What is a Cascading Rollback?

- situation in which a single transaction leads to a series of rollbacks is called cascading rollback. - *undesirable*, because they potentially lead to the *undoing of a significant amount of work.*

What are the objectives of serializability?

- to find nonserial schedules that allow transactions to execute concurrently without interfering with one another. (such a schedule is called serializable) - basically, to find nonserial schedules to combine into one giant block that can be seen as a serial schedule

Properties of Transactions (ACID!)

1) *Atomicity*: 'All or nothing' property. 2) *Consistency*: Must transform database from one consistent state to another. 3) *Isolation*: Partial effects of incomplete transactions should not be visible to other transactions. 4) *Durability*: Effects of a committed transaction are permanent and must not be lost because of later failure.

What are the 4 key concepts of concurrency control?

1. (View) Serializability (VS) 2. Conflict Serializability (CS) 3. Two-phase locking (2PL) 4. Timestamping (TS)

What are the 2 types of timestamps?

1. *Transaction timestamps*: - *Timestamp of transactions* itself (generated at its *start*) 2. *Data item timestamps*: - *Read-timestamp*: timestamp of last transaction (not sys time) to read item. - *Write-timestamp*: timestamp of *last transaction* to write item.

What are two problems that can still occur within 2PL?

1. Cascading rollbacks 2. Deadlocks

What are the 2 main concurrency control techniques (for conflict serializability)?

1. Locking 2. Timestamping Note: - They're *conservative/pessimistic methods*: they delate transactions in case theres conflict. - *Optimistic methods* assume conflict is rare and only check for conflicts at commit

What two outcomes can a transaction have?

1. Success: transaction *commits* and DB reaches a new consistent state. 2. Failure: transaction *aborts*, and database must be restored to consistent state before it started (*rolled back* or *undone*). - Committed transactions can't be aborted - Aborted transactions can be reattempted once roll back is done

In the "Deadlock Detection" technique, how do we recover?

3 issues we need to dig into 1. Choose a *deadlock victim* by: - aborting transaction that just started - aborting transaction that affected least data items. 2. How far should we *roll a transition back*? - complete vs partial rollback 3. How can we *avoid starvation* - Concurrency control protocol can use a counter (variable?) and use it for decision making

What is a serial schedule?

A schedule where operations of each transaction are executed consecutively without any interleaved operations from other transactions.
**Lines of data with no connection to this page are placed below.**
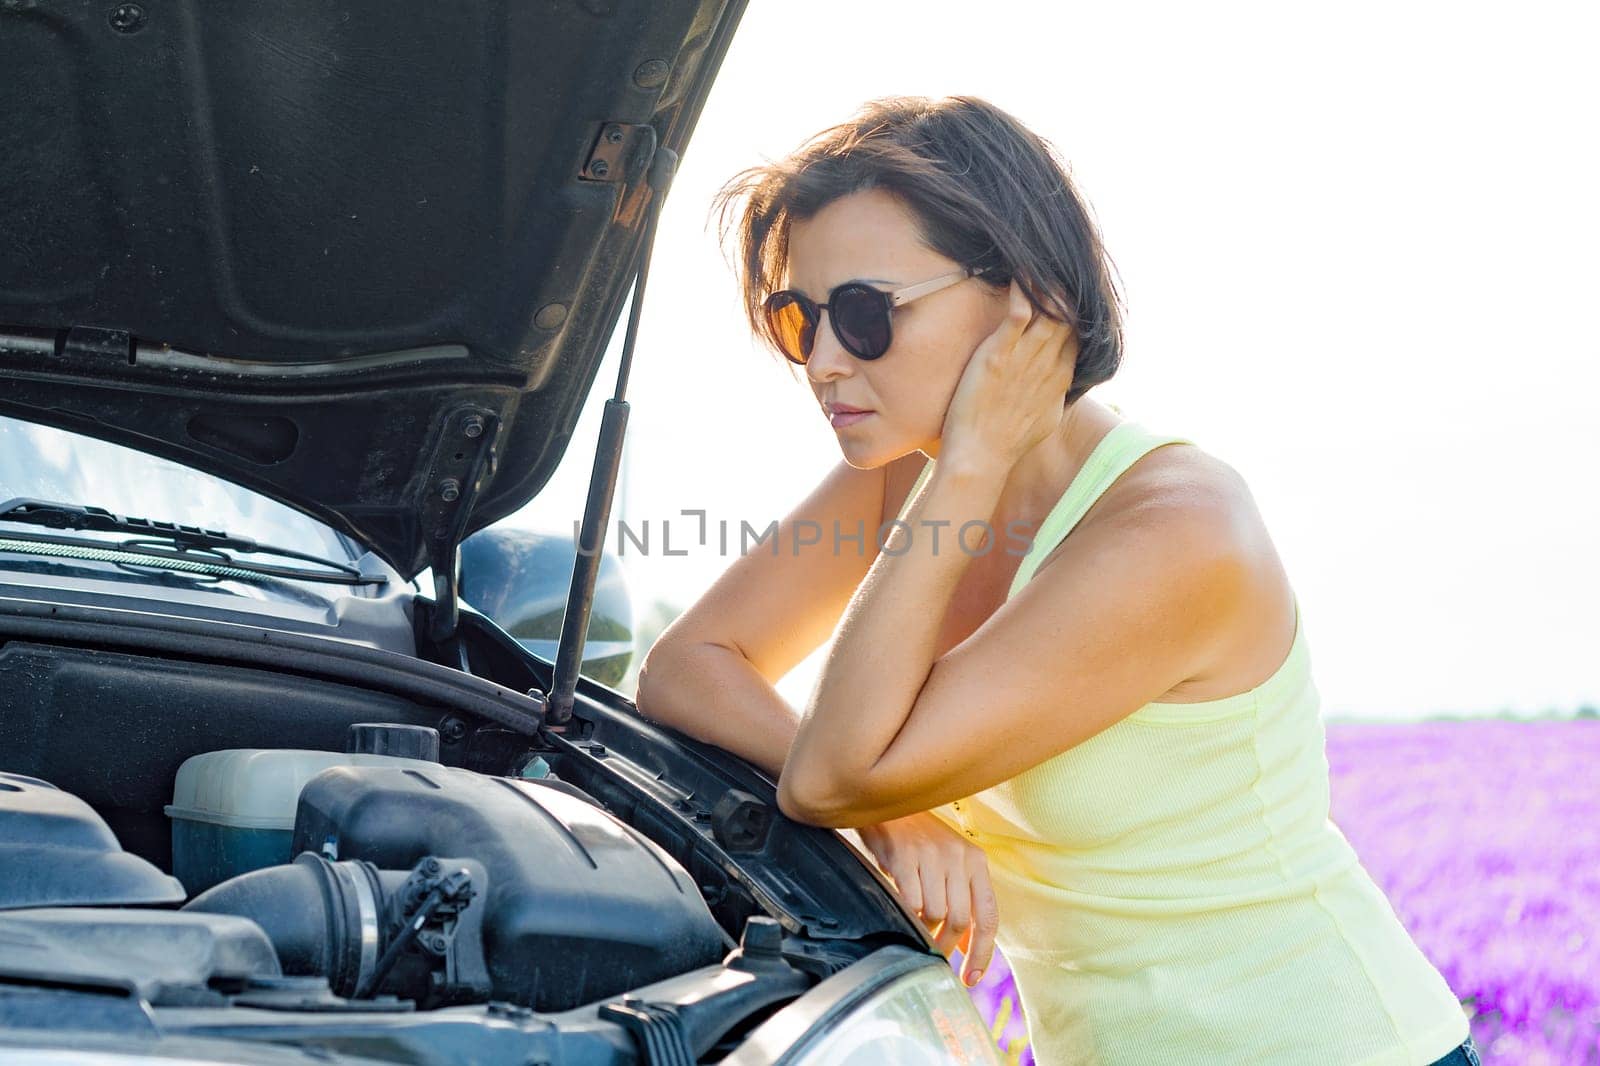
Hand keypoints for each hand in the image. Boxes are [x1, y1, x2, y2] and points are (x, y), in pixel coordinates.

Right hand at [858, 810, 999, 987]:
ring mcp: (931, 854)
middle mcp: (958, 856)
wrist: (886, 801)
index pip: (989, 916)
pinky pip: (909, 901)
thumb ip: (962, 900)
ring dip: (922, 928)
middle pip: (960, 920)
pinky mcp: (904, 855)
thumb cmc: (918, 838)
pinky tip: (899, 905)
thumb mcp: (949, 863)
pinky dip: (905, 912)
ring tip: (913, 920)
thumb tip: (968, 946)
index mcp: (976, 860)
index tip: (970, 978)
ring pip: (934, 913)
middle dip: (946, 946)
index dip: (982, 953)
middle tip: (934, 957)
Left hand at [940, 280, 1076, 473]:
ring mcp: (1024, 360)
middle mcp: (1047, 365)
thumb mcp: (1044, 420)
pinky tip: (1018, 273)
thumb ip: (1053, 397)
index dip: (1074, 313)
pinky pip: (1017, 315)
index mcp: (1059, 379)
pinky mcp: (998, 358)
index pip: (1077, 336)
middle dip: (1063, 292)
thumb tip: (1059, 388)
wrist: (981, 458)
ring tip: (1038, 261)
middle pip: (1067, 318)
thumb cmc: (1005, 443)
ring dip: (1045, 286)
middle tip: (1052, 269)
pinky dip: (1021, 292)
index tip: (1065, 296)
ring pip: (1048, 312)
Key note: No guarantee that results of all serial executions of a given set of transactions will be identical (example: execute transaction "calculate interest" first or transaction "make deposit" first? - different order results in different values)
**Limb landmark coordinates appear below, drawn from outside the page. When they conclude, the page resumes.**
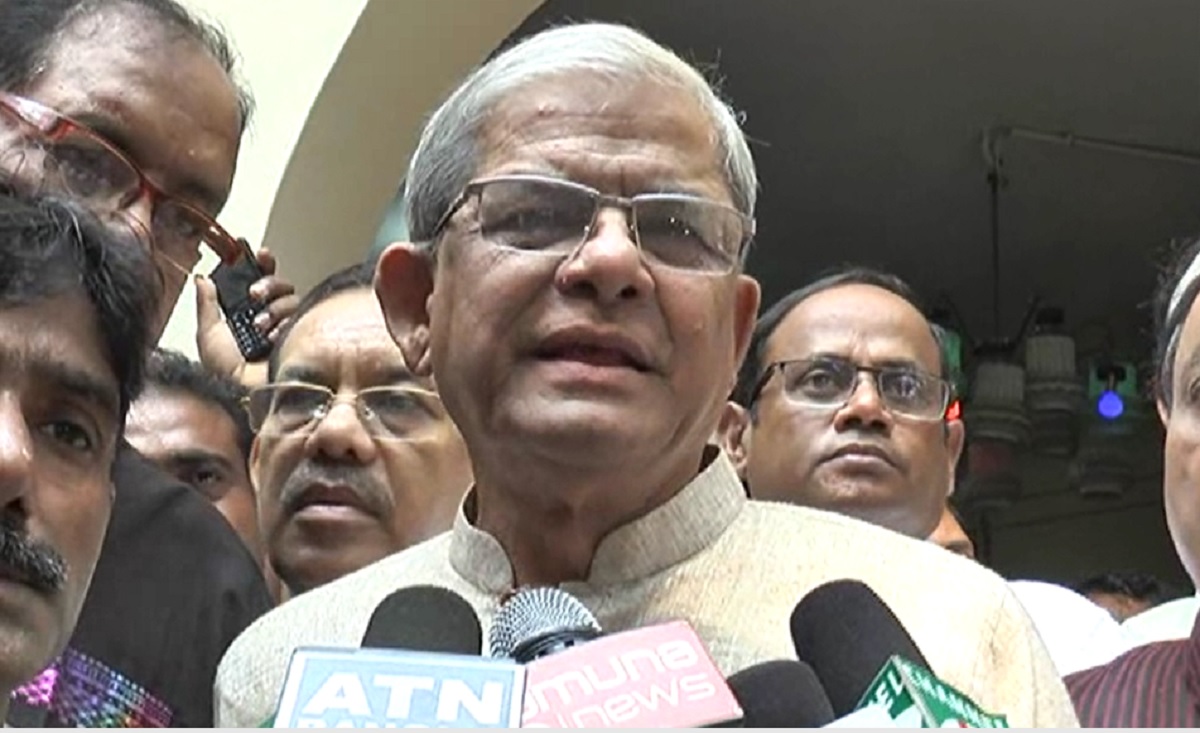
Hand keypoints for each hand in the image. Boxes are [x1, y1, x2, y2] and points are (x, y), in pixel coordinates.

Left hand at [196, 245, 297, 386]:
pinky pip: (302, 317)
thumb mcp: (209, 334)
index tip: (259, 253)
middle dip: (269, 283)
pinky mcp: (302, 338)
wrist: (241, 396)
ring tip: (259, 327)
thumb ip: (207, 304)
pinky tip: (272, 339)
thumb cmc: (223, 374)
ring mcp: (288, 329)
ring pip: (292, 300)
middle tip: (254, 294)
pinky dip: (284, 323)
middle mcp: (270, 318)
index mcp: (247, 314)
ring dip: (273, 309)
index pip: (260, 282)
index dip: (262, 265)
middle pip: (282, 285)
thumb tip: (202, 278)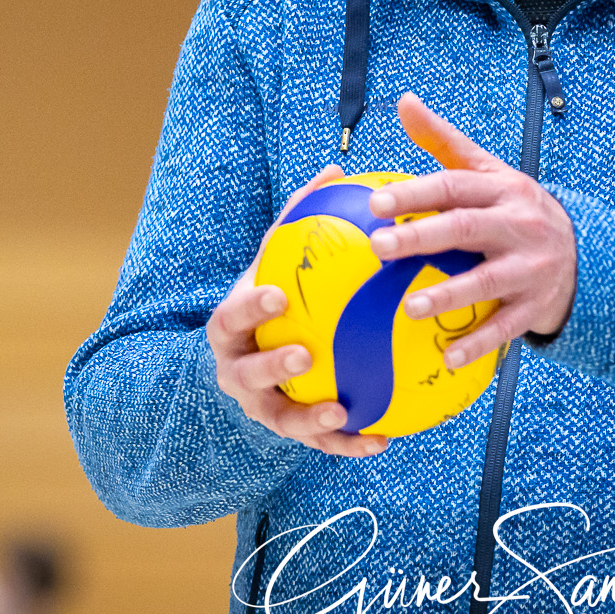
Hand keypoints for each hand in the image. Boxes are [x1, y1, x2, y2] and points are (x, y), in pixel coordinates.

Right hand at [206, 164, 388, 458]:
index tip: (278, 294)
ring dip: (311, 420)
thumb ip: (299, 221)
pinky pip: (320, 445)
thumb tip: (336, 168)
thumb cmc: (271, 299)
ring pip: (281, 419)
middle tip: (304, 354)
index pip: (232, 316)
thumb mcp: (277, 262)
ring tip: (342, 411)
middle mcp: (238, 371)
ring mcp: (261, 407)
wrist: (250, 357)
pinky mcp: (290, 432)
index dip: (251, 306)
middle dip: (273, 366)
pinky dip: (349, 443)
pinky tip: (383, 439)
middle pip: (247, 374)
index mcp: (232, 328)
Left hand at [366, 93, 577, 369]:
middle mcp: (518, 226)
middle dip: (423, 237)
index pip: (454, 186)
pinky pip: (506, 328)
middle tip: (379, 246)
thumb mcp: (488, 172)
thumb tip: (403, 101)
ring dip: (448, 295)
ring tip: (408, 307)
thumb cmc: (513, 209)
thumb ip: (443, 142)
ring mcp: (530, 268)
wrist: (585, 255)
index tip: (375, 202)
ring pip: (486, 281)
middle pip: (467, 228)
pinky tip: (446, 358)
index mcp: (501, 190)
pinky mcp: (535, 305)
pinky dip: (478, 343)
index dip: (415, 193)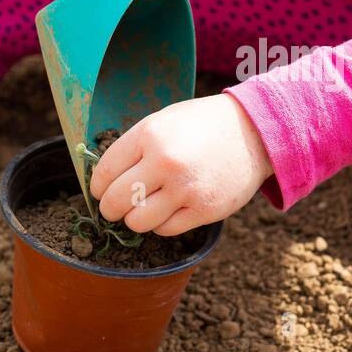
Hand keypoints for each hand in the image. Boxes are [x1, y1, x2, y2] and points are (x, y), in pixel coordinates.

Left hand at [89, 94, 273, 235]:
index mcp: (149, 135)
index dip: (97, 187)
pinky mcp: (204, 210)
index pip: (104, 173)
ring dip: (136, 218)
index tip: (101, 190)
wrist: (254, 132)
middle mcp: (165, 163)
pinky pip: (165, 230)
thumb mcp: (164, 121)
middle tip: (116, 206)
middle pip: (115, 202)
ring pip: (137, 222)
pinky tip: (170, 208)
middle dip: (110, 208)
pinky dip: (162, 223)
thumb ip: (134, 146)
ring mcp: (185, 189)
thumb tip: (103, 179)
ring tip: (145, 208)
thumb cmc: (203, 125)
Why do we need Concurrency Control?

Because of 3 potential problems caused by concurrency: 1) Lost update problem 2) Uncommitted dependency problem 3) Inconsistent analysis problem

Solution to the Lost Update Problem?

Don't let other transactions update the same variable at same time; They should wait so that the value they use reflects the correct value.

Recovery techniques

If DB is *inconsistent*: (bad) - undo changes that made it inconsistent - restore DB using before & after images from log file (no need for backup) - may need to redo some transactions to ensure updates reach secondary storage If DB is *damaged*: (worse) - Need to restore last backup copy - Reapply updates of committed transactions using log file

Solution to the Uncommitted Dependency Problem?
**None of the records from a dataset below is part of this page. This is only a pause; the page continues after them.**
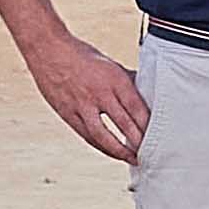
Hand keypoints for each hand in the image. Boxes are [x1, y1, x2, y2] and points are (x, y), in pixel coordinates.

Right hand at [27, 34, 147, 163]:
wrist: (48, 49)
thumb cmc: (83, 55)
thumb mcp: (112, 64)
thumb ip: (129, 80)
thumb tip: (147, 92)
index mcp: (115, 80)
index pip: (137, 109)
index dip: (148, 126)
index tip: (160, 137)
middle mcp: (99, 94)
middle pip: (124, 124)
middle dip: (138, 143)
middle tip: (151, 154)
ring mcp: (81, 105)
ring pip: (103, 135)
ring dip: (119, 151)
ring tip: (132, 159)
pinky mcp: (67, 112)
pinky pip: (86, 134)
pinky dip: (100, 145)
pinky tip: (110, 152)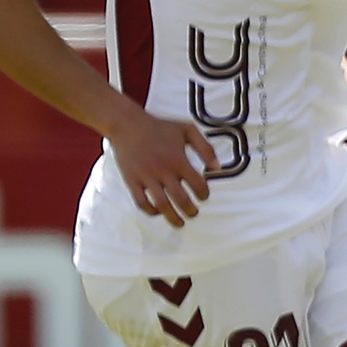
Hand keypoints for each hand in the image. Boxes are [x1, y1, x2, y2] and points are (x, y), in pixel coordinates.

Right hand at [109, 110, 219, 226]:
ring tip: (180, 222)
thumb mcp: (187, 130)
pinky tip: (158, 212)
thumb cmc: (159, 127)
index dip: (204, 194)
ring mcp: (146, 177)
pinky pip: (141, 202)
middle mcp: (163, 170)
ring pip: (162, 205)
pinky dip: (151, 211)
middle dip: (190, 210)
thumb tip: (218, 167)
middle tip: (193, 213)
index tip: (203, 196)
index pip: (197, 184)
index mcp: (178, 159)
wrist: (128, 124)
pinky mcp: (132, 181)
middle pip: (181, 199)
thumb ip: (205, 148)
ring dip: (173, 218)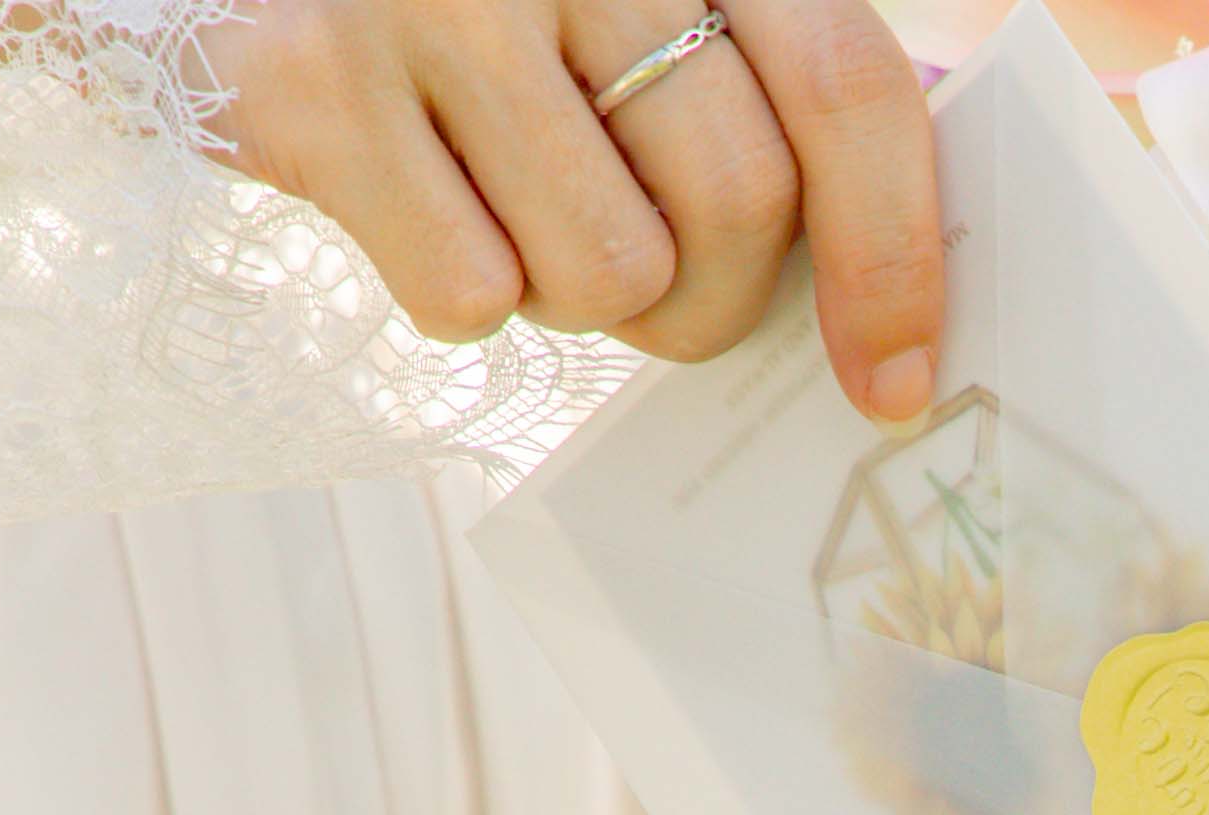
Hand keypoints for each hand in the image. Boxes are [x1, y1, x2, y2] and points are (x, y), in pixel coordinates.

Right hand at [205, 0, 944, 419]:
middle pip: (740, 203)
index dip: (892, 255)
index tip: (892, 383)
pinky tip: (417, 194)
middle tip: (657, 287)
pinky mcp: (316, 82)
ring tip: (514, 205)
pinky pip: (470, 294)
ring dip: (580, 297)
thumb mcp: (649, 0)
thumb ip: (771, 91)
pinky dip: (460, 292)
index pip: (848, 86)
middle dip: (715, 298)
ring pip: (611, 271)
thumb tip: (892, 298)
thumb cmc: (494, 7)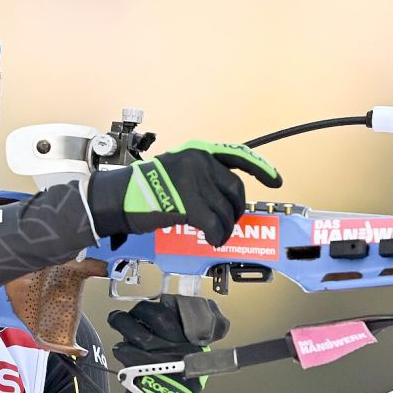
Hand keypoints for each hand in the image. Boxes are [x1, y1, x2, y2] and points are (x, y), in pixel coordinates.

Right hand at [87, 140, 281, 246]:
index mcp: (197, 152)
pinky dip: (218, 236)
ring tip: (217, 236)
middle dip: (237, 210)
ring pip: (226, 211)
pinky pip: (215, 225)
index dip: (261, 169)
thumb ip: (201, 177)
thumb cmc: (143, 190)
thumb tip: (226, 198)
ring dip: (226, 229)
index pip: (238, 156)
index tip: (275, 181)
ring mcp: (193, 182)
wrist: (117, 198)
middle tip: (230, 222)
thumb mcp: (175, 171)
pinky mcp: (188, 203)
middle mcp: (198, 162)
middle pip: (235, 190)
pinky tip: (212, 240)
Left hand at [109, 294, 229, 392]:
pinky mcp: (138, 367)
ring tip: (115, 319)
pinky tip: (121, 349)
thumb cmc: (181, 386)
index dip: (165, 304)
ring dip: (121, 321)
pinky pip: (123, 348)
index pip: (180, 311)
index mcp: (191, 341)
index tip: (159, 303)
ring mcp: (157, 355)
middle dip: (141, 309)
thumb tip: (169, 313)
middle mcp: (176, 345)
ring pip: (134, 328)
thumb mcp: (195, 360)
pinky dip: (119, 347)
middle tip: (134, 312)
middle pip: (156, 314)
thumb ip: (186, 338)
If two transactions both read the same variable, prevent the latest one from reading the variable until after the earlier one commits or aborts.

Solution to Inconsistent Analysis Problem?

If we have any number of transactions in which one is updating while the others are reading, force the reading ones to wait until the updating one has committed/completed.

What is a schedule?

Sequence of reads/writes by set of concurrent transactions.

What is starvation?

When the same transaction is always chosen as the victim, and hence never gets executed.